Introduction

Genetics predispose people to many common but serious diseases.  While the cause of most diseases is a combination of genetics and environment, research has found high heritability estimates for many high-impact diseases (a disease’s heritability is the proportion of observed variation in disease susceptibility that  can be attributed to genetics):

• Coronary Artery Disease, at 40-60% heritability
• Schizophrenia, at around 80% heritability
• Breast Cancer, at 31% heritability

The biggest concern for many prospective parents is that they will pass to their child a disease that they have suffered or have seen close relatives suffer.  Embryo screening — including Orchid’s polygenic  screening —  gives parents the ability to reduce disease risk in their children.  By testing embryos for their disease risk while conceiving via IVF, parents can choose to implant embryos with a low genetic predisposition to certain diseases.

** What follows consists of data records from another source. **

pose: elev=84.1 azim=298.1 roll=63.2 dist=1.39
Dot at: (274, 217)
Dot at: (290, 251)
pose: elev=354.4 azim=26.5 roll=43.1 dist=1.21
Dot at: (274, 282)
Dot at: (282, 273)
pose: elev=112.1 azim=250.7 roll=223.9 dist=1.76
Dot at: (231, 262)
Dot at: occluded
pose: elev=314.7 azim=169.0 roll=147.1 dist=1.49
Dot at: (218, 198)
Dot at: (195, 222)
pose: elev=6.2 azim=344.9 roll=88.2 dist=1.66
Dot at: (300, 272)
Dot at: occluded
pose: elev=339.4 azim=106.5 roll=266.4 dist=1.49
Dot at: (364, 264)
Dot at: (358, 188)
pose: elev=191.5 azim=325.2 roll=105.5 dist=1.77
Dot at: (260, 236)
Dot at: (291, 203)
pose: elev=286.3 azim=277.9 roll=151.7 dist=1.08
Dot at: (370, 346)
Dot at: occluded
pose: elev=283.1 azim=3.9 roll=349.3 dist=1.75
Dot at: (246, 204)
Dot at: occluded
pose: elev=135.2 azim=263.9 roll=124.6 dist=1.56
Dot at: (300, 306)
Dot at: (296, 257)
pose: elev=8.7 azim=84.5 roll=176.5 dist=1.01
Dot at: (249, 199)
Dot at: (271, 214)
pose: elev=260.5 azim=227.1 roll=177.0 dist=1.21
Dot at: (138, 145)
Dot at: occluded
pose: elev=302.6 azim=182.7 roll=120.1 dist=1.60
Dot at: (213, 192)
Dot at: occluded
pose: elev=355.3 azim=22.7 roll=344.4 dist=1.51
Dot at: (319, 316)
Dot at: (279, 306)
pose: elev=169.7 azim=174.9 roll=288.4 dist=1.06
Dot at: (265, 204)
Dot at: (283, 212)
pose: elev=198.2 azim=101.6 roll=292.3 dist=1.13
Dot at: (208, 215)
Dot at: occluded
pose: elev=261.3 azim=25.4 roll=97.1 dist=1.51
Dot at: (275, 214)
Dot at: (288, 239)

However, most prospective parents do not know:

• The extent to which certain diseases, including those that run in their family, are genetic,
• What embryo screening is, or how to estimate the disease reduction possible via embryo screening,
• How to combine their family history with their genetics to ask “How much can embryo screening reduce disease risk for children with my family history?”

We want to provide parents with the tools to answer these questions. This post walks through a risk calculator we built to help families understand what is (and isn’t) possible when using Orchid embryo screening to reduce the risk of polygenic inherited diseases.  You can use it here.

An example: a family history of Schizophrenia

Let’s talk about Schizophrenia.

A family history of significant mental health disease is one of the top concerns we hear from prospective families; parents who have a mental health disorder themselves, or have seen family members be impacted, often want to do anything possible to reduce the risk of passing the same disease to their children.  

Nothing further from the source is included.